Filosofía y Pedagogía
“El filósofo es un profesor y un director de conciencia que no pretende exponer su visión del universo, sino formar discípulos gracias a unos ejercicios espirituales”
(Pierre Hadot)
Todo profesor debiera tener algo de filósofo. Con esto no nos referimos a que sea un conocedor profundo de autores y libros del tema, sino que debiese poseer un amor genuino por el conocimiento, por querer aprender al fin y al cabo. Si no posee ese amor por el conocimiento no puede esperar que los que asisten a sus clases se entusiasmen por asimilar lo que les enseña ¿Son los docentes de hoy en día amantes del saber? Sí y no. Muchos se ven obligados a la docencia porque hay que comer, así que no poseen la nunca bien ponderada vocación y como corolario se podría decir que el amor al conocimiento tampoco lo poseen muy desarrollado. Pero incluso aquellos que poseen ese amor se ven enfrentados a un hecho patente, que es que el sistema educacional no fomenta el amor al conocimiento (recordemos a Zappa cuando dice: "La información no es conocimiento, el conocimiento no es sabiduría...") Lo que incentiva el sistema educacional es la absorción de información, de datos y de habilidades que sean funcionales para que los estudiantes encajen de buena manera en el mercado laboral. Nada más ni nada menos. En la sociedad tecnocrática sólo el manejo de la técnica es importante, y para ese tipo de enseñanza sólo se necesita una escuela que sea homóloga a la fábrica, que genera un producto en serie que no necesita distinguirse del resto. De hecho, mientras más parecido al prototipo mejor. Si posee algo que es diferente es considerado un producto fallido y por lo tanto inútil para su utilización.
En el sistema educacional actual, por mucho que la oficialidad insista en lo contrario, las grandes interrogantes de la existencia (las que generan conocimiento al intentar responderse) no existen. No existen porque no se pueden contestar en la estrechez agobiante de un marco curricular, y por lo tanto no se pueden “enseñar”. Y es que esas interrogantes escapan a cualquier iniciativa, sea estatal o privada. No se pueden enmarcar o constreñir a un modelo de enseñanza. Son más grandes que la enseñanza y que la vida misma. Y por lo mismo es imperativo abordarlas.
Un buen profesor sin embargo debiese ser capaz de introducir en sus alumnos la curiosidad por dichas interrogantes, justamente a través de su propia área de conocimiento. Muchas veces la clásica pregunta de los estudiantes al profesor (¿para qué sirve esto?) queda sin respuesta, ya que el propio profesor nunca se la ha hecho a sí mismo, lo cual es bastante patético a decir verdad. Si no entiendes el porqué de tu propia labor no eres más que un mero peón y le estás enseñando a tus alumnos a ser un peón, y para eso es preferible que dejes de enseñar y te dediques a hacer otra cosa en la que no hagas tanto daño a tu prójimo.

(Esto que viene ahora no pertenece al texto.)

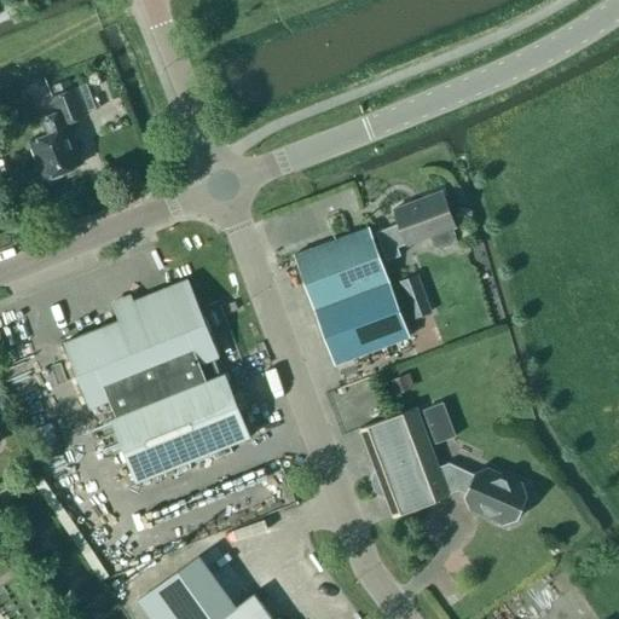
[(7,10),(0,11),(0,23),(11,19),(7,10)]
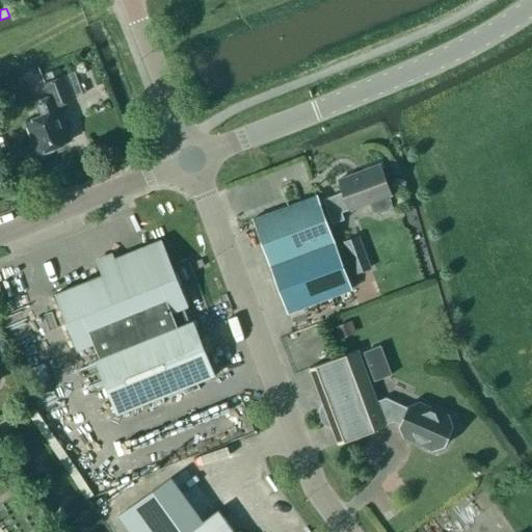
[(71,98),(62,76),(42,84),(47,97),(34,102),(40,116),(24,123),(30,136),(32,136),(38,154),(69,142),(59,118),(62,117),(56,103),(71,98)]
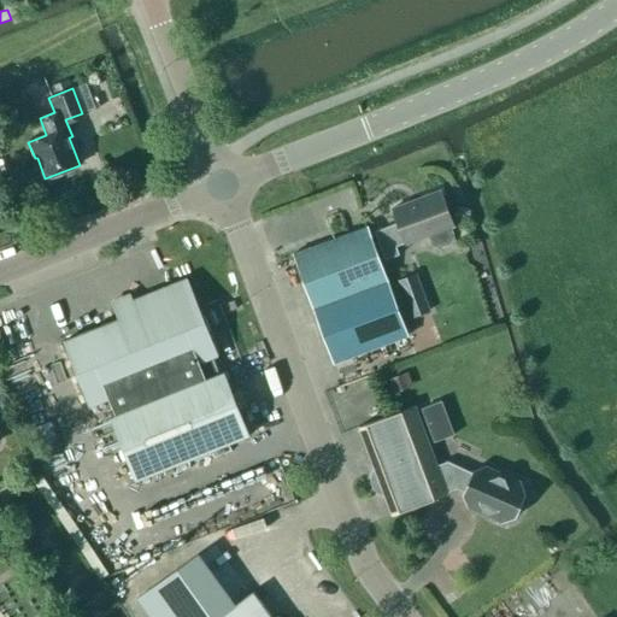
[(405,244),(405,245),(429,236),(433,245),(440,248),(450,245),(453,236),(450,228),(453,227),(440,192),(392,209),(398,223),(374,233),(385,260),(399,256),(395,247),(405,244)]
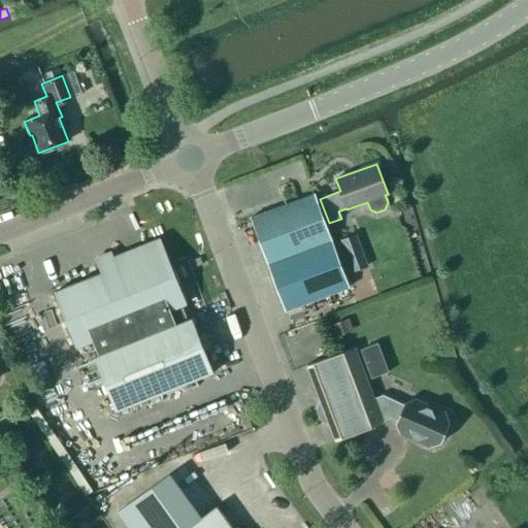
[(285,311),(348,289),(331,242),(314,195),(251,218),(268,265),(285,311)]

Sócrates y Confucio por ejemplo fueron ante todo profesores en el sentido estricto de la palabra: disfrutaban enseñar a sus discípulos, pero ante todo disfrutaban del hecho de que éstos les preguntasen para poder ir un poco más allá de la propia enseñanza y construir conocimiento nuevo a partir de las interrogantes que les hacían. En ambos casos pareció que araban en el mar, pero el tiempo les dio la razón: al primero se le recuerda como el punto de partida de una interminable tradición filosófica y los discípulos del segundo terminarían por darle a China el molde ideológico que posee hasta el día de hoy. Ambos fueron ante todo maestros orales, preferían transmitir de manera directa su conocimiento antes de armar gruesos volúmenes que no leen sino los especialistas, todo lo contrario a los filósofos profesionales de nuestro tiempo. Prácticamente todos los fundadores de las grandes religiones del mundo también optaron por esa vía, porque entendían que de esa manera se mantenía más viva la enseñanza en lugar de ir a consultar un libro, que por definición es una experiencia indirecta.
En el fondo es ése el espíritu que debiera servir para movilizar el trabajo pedagógico, pero que muchas veces muere ahogado en burocracias, planificaciones y otras metas que tienen más de Kafka que de otra cosa. Pero vale la pena el esfuerzo, aunque el resultado sea escaso a primera vista, porque como ya dijimos se trata de tareas a largo plazo, que las que de seguro no veremos sus resultados en vida.